Nelcast Q3 bottom-line shows de-growth of 66% yoy at Rs2.1cr; Stock down 1%

Revenue grows 25% yoy to Rs232.2cr in Q3FY22. Exports for 9MFY22 stood at Rs166.9cr, up 102.5% yoy.

February 03, 2022 11:42 IST | India Infoline News Service
Quarterly Results
Nelcast Limited, a leading producer of Ductile and Grey Iron castings in India, announced its financial results for the third quarter and nine months ended December 31, 2021.

Revenue from operations was at Rs232.2cr in Q3FY22, a 25.0% yoy growth from Rs185.8cr in Q3FY21. Exports for 9MFY22 stood at Rs166.9cr, up 102.5% yoy. The growth was primarily led by an increase in export volumes as well as better realizations, the company said in a filing.

The bottom-line stood at Rs2.1cr in Q3FY22, down by 66.1% from Rs6.1cr in Q3FY21. EBITDA dropped by 22.7% yoy to Rs15.4cr; EBITDA margin at 6.5%. De-growth was due to a steep increase in all raw material prices specifically certain Ferro-alloys for which the pass-through to the customer did not happen in Q3, it said.

At around 11.45 am, Nelcast Ltd was trading at Rs83.55 per piece down by Rs0.9 or 1.07% from its previous closing of Rs84.45 per piece on the BSE.

Segmental Revenue
  • In 9MFY22, the largest share was contributed by tractors making up 35.8% of the total revenues, followed by HCV - 31.6%, exports - 25.5%, off-highways - 2.7% and others - 0.3%
  • Similarly, in 9MFY21, tractors contributed 42.3% to revenues, HCV - 27.8%, exports - 21.1%, off-highways - 3.1% and others - 1.1%
P Deepak, Managing Director & CEO, said, “The Third Quarter turned out to be a very challenging quarter for us as we saw a drop in sales from the Tractor industry. This came at the back of OEMs reducing their production to dilute finished vehicle inventory due to lower sales than forecasted. This made the seasonality more severe than a typical year. The Commercial Vehicle segment started to show signs of a gradual recovery in Q3, however, it was a little slower than what was anticipated. Our export segment witnessed a slight slowdown as well due to chip shortages that impacted our end customers’ ability to assemble vehicles.”

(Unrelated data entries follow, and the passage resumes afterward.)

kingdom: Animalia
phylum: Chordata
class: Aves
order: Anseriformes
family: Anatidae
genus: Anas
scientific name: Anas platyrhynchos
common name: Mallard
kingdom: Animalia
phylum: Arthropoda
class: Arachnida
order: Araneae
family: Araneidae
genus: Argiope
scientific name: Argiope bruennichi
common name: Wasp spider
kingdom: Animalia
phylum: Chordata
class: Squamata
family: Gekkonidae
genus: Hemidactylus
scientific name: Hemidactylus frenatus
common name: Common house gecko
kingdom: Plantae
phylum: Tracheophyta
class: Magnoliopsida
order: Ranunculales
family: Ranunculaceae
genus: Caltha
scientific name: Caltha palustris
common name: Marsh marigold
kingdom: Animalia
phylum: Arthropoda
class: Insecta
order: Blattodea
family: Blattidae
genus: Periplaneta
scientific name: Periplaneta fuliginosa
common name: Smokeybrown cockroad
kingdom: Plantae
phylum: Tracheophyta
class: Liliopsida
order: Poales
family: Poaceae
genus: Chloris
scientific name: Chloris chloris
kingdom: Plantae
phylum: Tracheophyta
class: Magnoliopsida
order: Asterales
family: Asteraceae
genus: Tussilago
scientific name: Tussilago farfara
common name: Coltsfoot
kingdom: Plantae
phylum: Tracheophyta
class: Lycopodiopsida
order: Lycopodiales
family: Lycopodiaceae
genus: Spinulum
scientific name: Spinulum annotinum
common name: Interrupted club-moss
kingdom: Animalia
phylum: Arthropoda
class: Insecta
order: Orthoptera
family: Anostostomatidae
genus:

“As we look forward, recovery in the Commercial Vehicle segment in Q4 seems strong and while Tractor segment appears to remain sluggish in the next quarter as well, we expect a very strong recovery to happen from Q1FY23 onwards. We also believe that the problem of semiconductor chip shortages is gradually improving, and this will help boost demand overseas as our customers build more vehicles and catch-up on the order backlogs. The recovery in the domestic and global markets, along with our upcoming product launches give us the confidence to experience strong growth in the years to come,” he added.